Platbodemzeilen op een Volendammer Kwak/Bijlage rondhouten

Uit Wikibooks

Rondhouten maken[bewerken]

Van deze bijdrage is sinds januari 2019 een verbeterde, uitgebreide en geïllustreerde versie beschikbaar, zie Rondhouten maken voor traditionele schepen.

Inleiding[bewerken]

Bij de uitrusting van een platbodem horen nogal wat rondhouten. De belangrijkste zijn: mast, giek, gaffel en kluiverboom. Maar er is veel meer: een bezaanstutter, een fokkeloet, een haakstok om in het achterlijk van de fok te zetten, een pikhaakje, vaarbomen. Voor de visserij kan daar nog een kuilhout bijkomen. Als er een breefok wordt gebruikt, geeft dat nog drie extra rondhouten (raai, onder- en bovenstok).

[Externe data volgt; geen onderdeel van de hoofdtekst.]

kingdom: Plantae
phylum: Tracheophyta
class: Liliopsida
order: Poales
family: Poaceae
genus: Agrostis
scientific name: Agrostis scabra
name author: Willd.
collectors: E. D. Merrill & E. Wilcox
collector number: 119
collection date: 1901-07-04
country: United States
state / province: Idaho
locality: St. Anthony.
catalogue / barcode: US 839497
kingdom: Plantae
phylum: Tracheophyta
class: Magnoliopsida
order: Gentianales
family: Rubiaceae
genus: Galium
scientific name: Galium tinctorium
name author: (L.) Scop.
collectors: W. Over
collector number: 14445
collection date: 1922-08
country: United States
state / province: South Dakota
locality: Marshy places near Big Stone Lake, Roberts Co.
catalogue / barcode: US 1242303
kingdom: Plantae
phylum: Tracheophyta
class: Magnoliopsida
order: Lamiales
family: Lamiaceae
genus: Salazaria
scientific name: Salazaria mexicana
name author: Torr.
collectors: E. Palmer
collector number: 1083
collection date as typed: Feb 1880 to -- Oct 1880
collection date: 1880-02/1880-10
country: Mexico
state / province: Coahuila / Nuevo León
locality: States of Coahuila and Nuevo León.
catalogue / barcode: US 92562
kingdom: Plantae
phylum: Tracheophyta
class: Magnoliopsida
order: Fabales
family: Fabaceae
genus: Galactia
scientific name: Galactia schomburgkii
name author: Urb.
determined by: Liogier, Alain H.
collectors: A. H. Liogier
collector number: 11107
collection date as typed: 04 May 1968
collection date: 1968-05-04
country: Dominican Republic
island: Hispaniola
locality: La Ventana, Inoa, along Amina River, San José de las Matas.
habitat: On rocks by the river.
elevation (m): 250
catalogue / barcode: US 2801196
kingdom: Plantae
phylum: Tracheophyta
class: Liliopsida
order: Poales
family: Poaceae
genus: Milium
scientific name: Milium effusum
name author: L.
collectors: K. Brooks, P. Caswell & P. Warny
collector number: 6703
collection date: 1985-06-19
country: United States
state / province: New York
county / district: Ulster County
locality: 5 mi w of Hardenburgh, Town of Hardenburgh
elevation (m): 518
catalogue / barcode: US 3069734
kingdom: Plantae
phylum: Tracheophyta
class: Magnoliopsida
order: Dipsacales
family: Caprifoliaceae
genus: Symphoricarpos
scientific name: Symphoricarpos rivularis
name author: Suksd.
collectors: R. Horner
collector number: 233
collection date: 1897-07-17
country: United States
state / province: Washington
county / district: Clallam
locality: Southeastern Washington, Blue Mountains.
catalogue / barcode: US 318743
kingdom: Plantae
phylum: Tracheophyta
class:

Met al die stokken breekt er nog wel eens wat. Het is dan handig, als je zelf een nieuw rondhout kunt schaven. Deze handleiding kan daarbij van pas komen. Als je een groot rondhout met een perfect profiel wilt maken, bijvoorbeeld een mast, dan komt er wel iets meer bij kijken dan hier staat beschreven. Daar is dit verhaal dus niet voor bedoeld. De eerste versie van dit verhaal is voorzien van nuttige op- en aanmerkingen op de onderhoudspagina van de botter Trui (BU130). Hiervan is dankbaar gebruik gemaakt om verbeteringen in deze handleiding aan te brengen.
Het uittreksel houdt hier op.